[Saved entries]
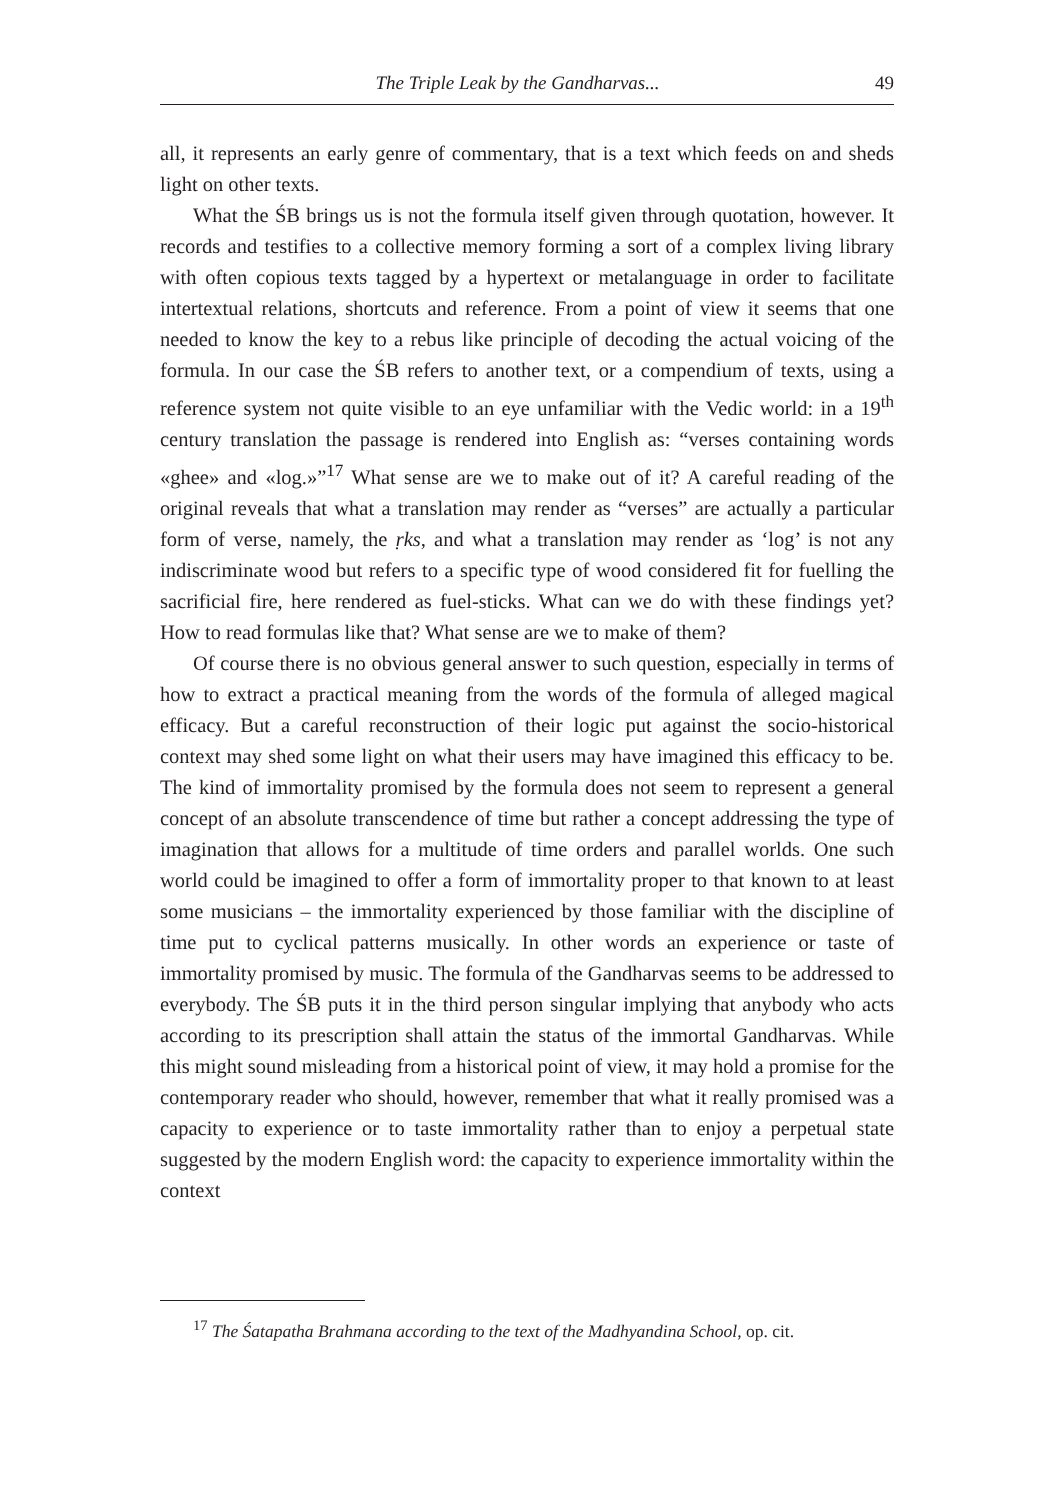The Triple Leak by the Gandharvas... 49
all, it represents an early genre of commentary, that is a text which feeds on and sheds light on other texts.
What the ŚB brings us is not the formula itself given through quotation, however. It records and testifies to a collective memory forming a sort of a complex living library with often copious texts tagged by a hypertext or metalanguage in order to facilitate intertextual relations, shortcuts and reference. From a point of view it seems that one needed to know the key to a rebus like principle of decoding the actual voicing of the formula. In our case the ŚB refers to another text, or a compendium of texts, using a reference system not quite visible to an eye unfamiliar with the Vedic world: in a 19<sup>th</sup> century translation the passage is rendered into English as: “verses containing words «ghee» and «log.»”<sup>17</sup> What sense are we to make out of it? A careful reading of the original reveals that what a translation may render as “verses” are actually a particular form of verse, namely, the ṛks, and what a translation may render as ‘log’ is not any indiscriminate wood but refers to a specific type of wood considered fit for fuelling the sacrificial fire, here rendered as fuel-sticks. What can we do with these findings yet? How to read formulas like that? What sense are we to make of them?
Of course there is no obvious general answer to such question, especially in terms of how to extract a practical meaning from the words of the formula of alleged magical efficacy. But a careful reconstruction of their logic put against the socio-historical context may shed some light on what their users may have imagined this efficacy to be. The kind of immortality promised by the formula does not seem to represent a general concept of an absolute transcendence of time but rather a concept addressing the type of imagination that allows for a multitude of time orders and parallel worlds. One such world could be imagined to offer a form of immortality proper to that known to at least some musicians – the immortality experienced by those familiar with the discipline of time put to cyclical patterns musically. In other words an experience or taste of immortality promised by music. The formula of the Gandharvas seems to be addressed to everybody. The ŚB puts it in the third person singular implying that anybody who acts according to its prescription shall attain the status of the immortal Gandharvas. While this might sound misleading from a historical point of view, it may hold a promise for the contemporary reader who should, however, remember that what it really promised was a capacity to experience or to taste immortality rather than to enjoy a perpetual state suggested by the modern English word: the capacity to experience immortality within the context
<sup>17</sup> The Śatapatha Brahmana according to the text of the Madhyandina School, op. cit.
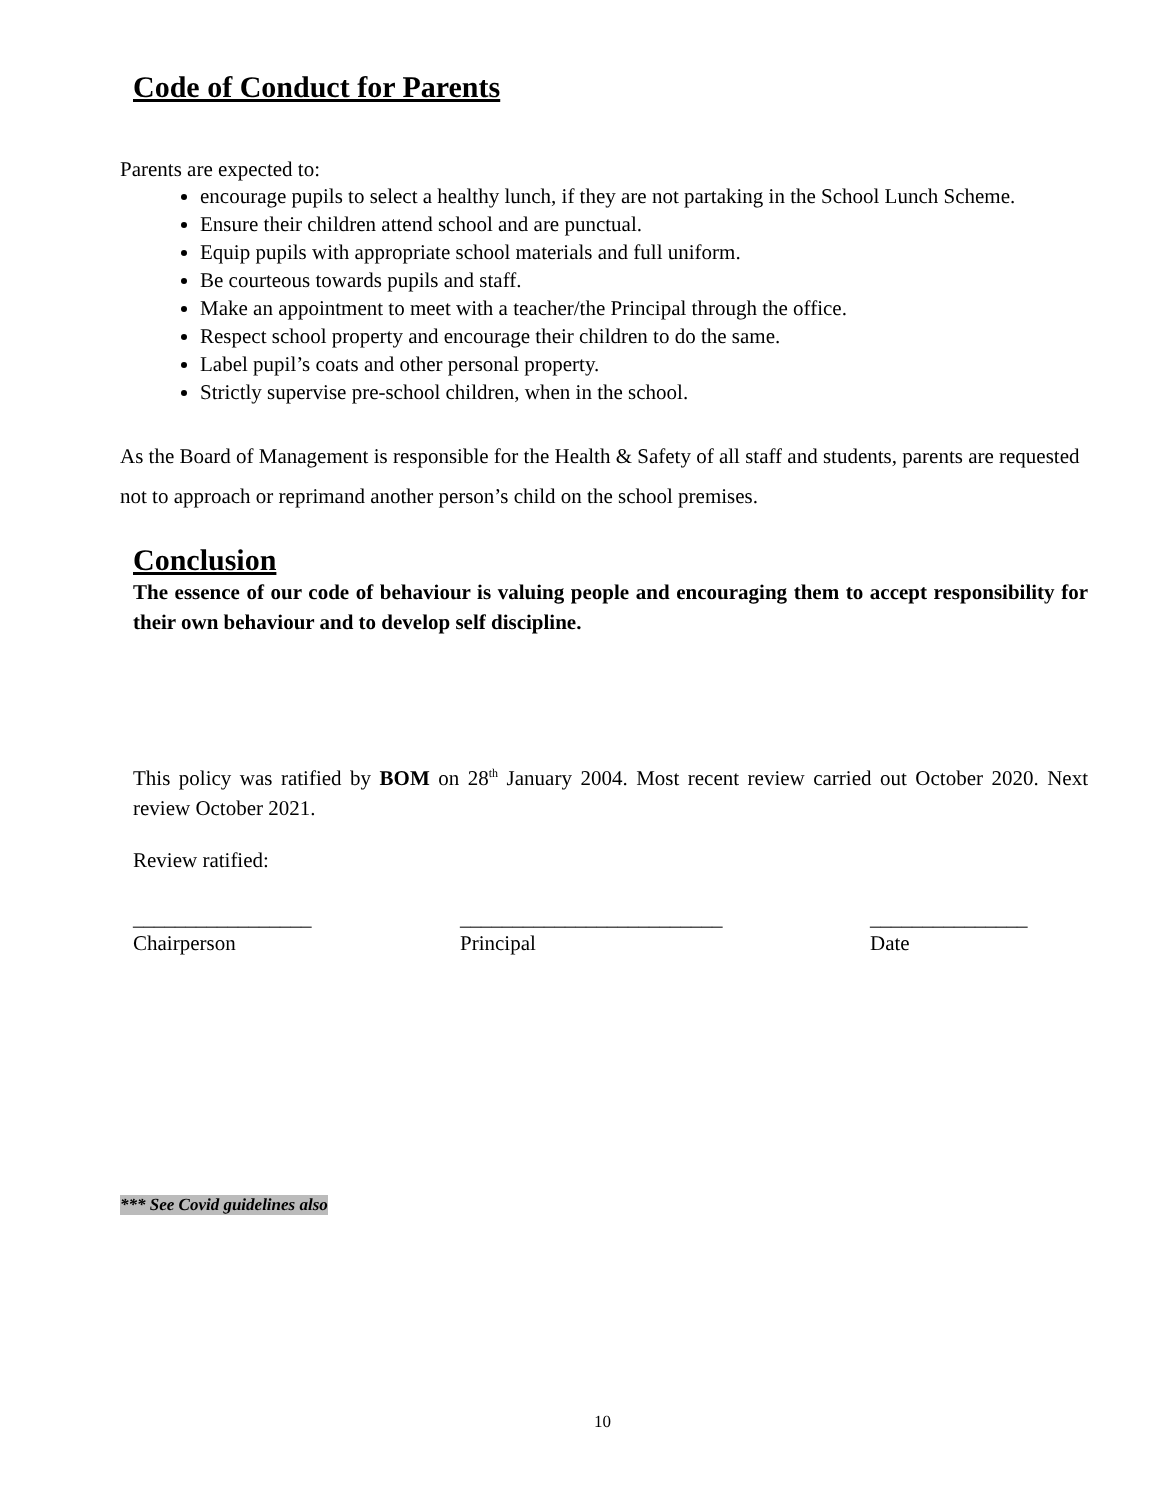Code of Conduct for Parents
Parents are expected to:
encourage pupils to select a healthy lunch, if they are not partaking in the School Lunch Scheme.
Ensure their children attend school and are punctual.
Equip pupils with appropriate school materials and full uniform.
Be courteous towards pupils and staff.
Make an appointment to meet with a teacher/the Principal through the office.
Respect school property and encourage their children to do the same.
Label pupil’s coats and other personal property.
Strictly supervise pre-school children, when in the school.
As the Board of Management is responsible for the Health & Safety of all staff and students, parents are requested not to approach or reprimand another person’s child on the school premises.
Conclusion
The essence of our code of behaviour is valuing people and encouraging them to accept responsibility for their own behaviour and to develop self discipline.
This policy was ratified by BOM on 28<sup>th</sup> January 2004. Most recent review carried out October 2020. Next review October 2021.
Review ratified:
_________________
Chairperson
_________________________
Principal
_______________
Date
*** See Covid guidelines also
10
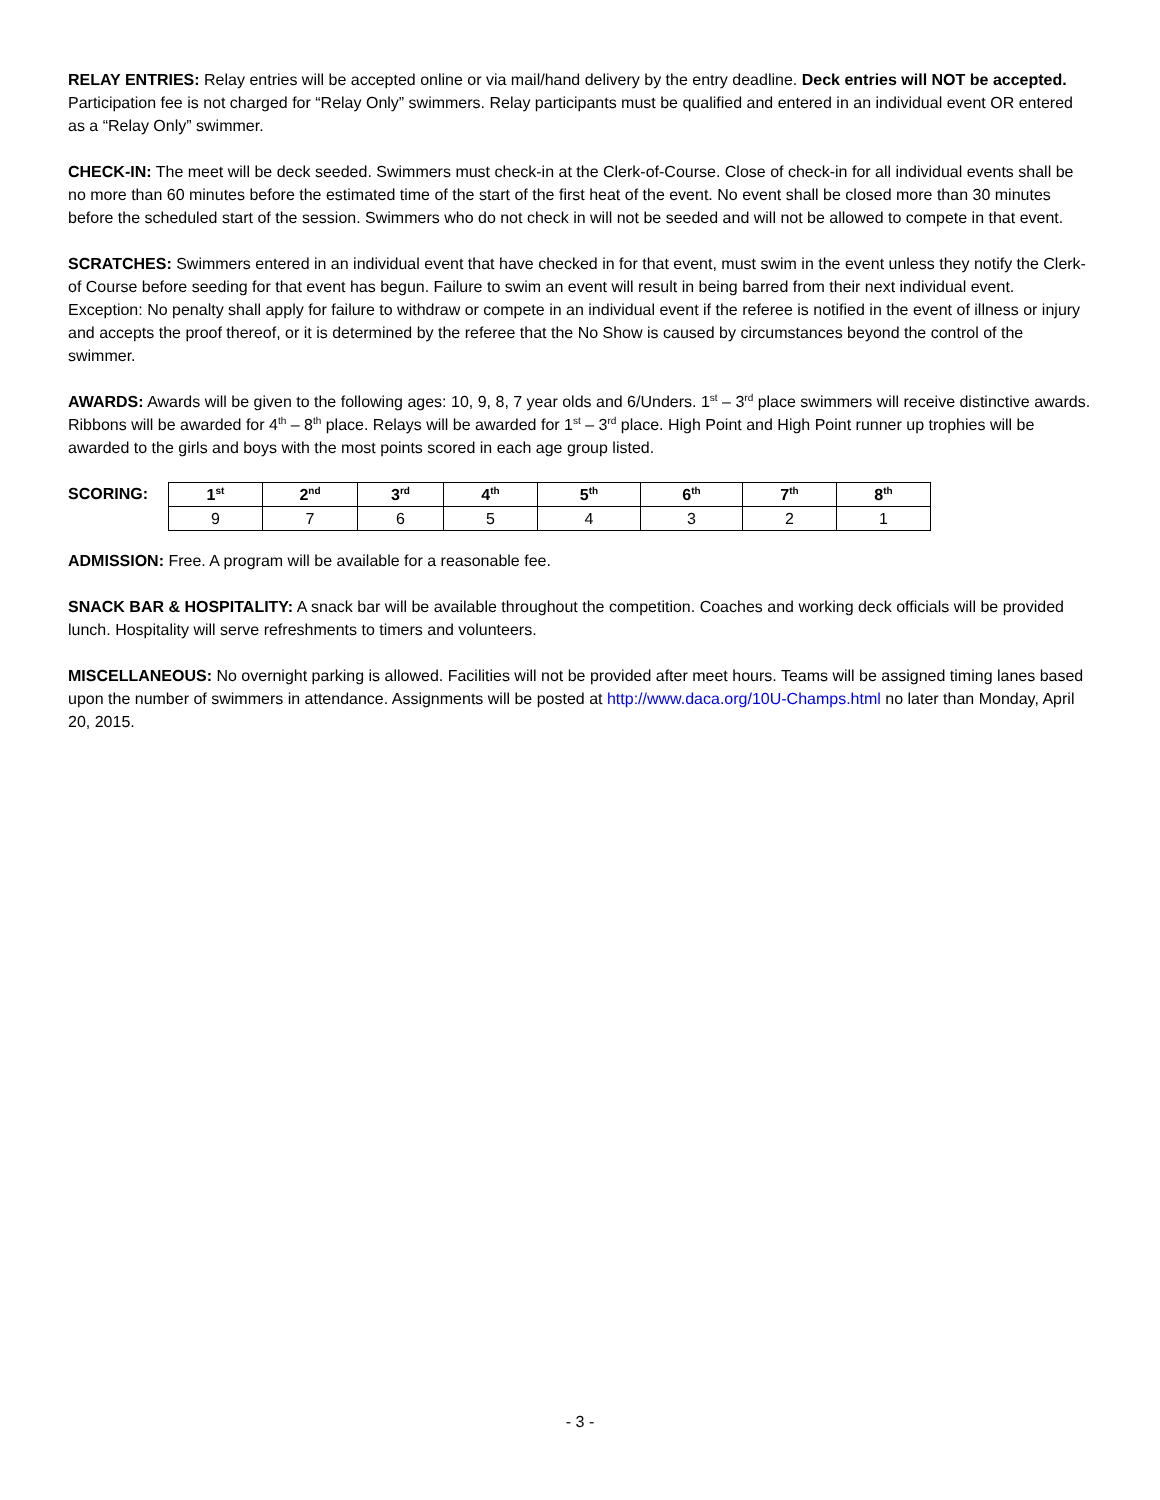RELAY ENTRIES: Relay entries will be accepted online or via mail/hand delivery by the entry deadline. Deck entries will NOT be accepted. Participation fee is not charged for “Relay Only” swimmers. Relay participants must be qualified and entered in an individual event OR entered as a “Relay Only” swimmer.
CHECK-IN: The meet will be deck seeded. Swimmers must check-in at the Clerk-of-Course. Close of check-in for all individual events shall be no more than 60 minutes before the estimated time of the start of the first heat of the event. No event shall be closed more than 30 minutes before the scheduled start of the session. Swimmers who do not check in will not be seeded and will not be allowed to compete in that event.
SCRATCHES: Swimmers entered in an individual event that have checked in for that event, must swim in the event unless they notify the Clerk-of Course before seeding for that event has begun. Failure to swim an event will result in being barred from their next individual event. Exception: No penalty shall apply for failure to withdraw or compete in an individual event if the referee is notified in the event of illness or injury and accepts the proof thereof, or it is determined by the referee that the No Show is caused by circumstances beyond the control of the swimmer.
AWARDS: Awards will be given to the following ages: 10, 9, 8, 7 year olds and 6/Unders. 1<sup>st</sup> – 3<sup>rd</sup> place swimmers will receive distinctive awards. Ribbons will be awarded for 4<sup>th</sup> – 8<sup>th</sup> place. Relays will be awarded for 1<sup>st</sup> – 3<sup>rd</sup> place. High Point and High Point runner up trophies will be awarded to the girls and boys with the most points scored in each age group listed.
SCORING:
| 1<sup>st</sup> | 2<sup>nd</sup> | 3<sup>rd</sup> | 4<sup>th</sup> | 5<sup>th</sup> | 6<sup>th</sup> | 7<sup>th</sup> | 8<sup>th</sup> |
| --- | --- | --- | --- | --- | --- | --- | --- |
| 9 | 7 | 6 | 5 | 4 | 3 | 2 | 1 |
ADMISSION: Free. A program will be available for a reasonable fee.
SNACK BAR & HOSPITALITY: A snack bar will be available throughout the competition. Coaches and working deck officials will be provided lunch. Hospitality will serve refreshments to timers and volunteers.
MISCELLANEOUS: No overnight parking is allowed. Facilities will not be provided after meet hours. Teams will be assigned timing lanes based upon the number of swimmers in attendance. Assignments will be posted at http://www.daca.org/10U-Champs.html no later than Monday, April 20, 2015.
- 3 -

## What is expected
Identify the lines of the entries containing the string "they". Copy each such line.

## Task response
encourage pupils to select a healthy lunch, if they are not partaking in the School Lunch Scheme.
SCRATCHES: Swimmers entered in an individual event that have checked in for that event, must swim in the event unless they notify the Clerk-of Course before seeding for that event has begun. Failure to swim an event will result in being barred from their next individual event. Exception: No penalty shall apply for failure to withdraw or compete in an individual event if the referee is notified in the event of illness or injury and accepts the proof thereof, or it is determined by the referee that the No Show is caused by circumstances beyond the control of the swimmer.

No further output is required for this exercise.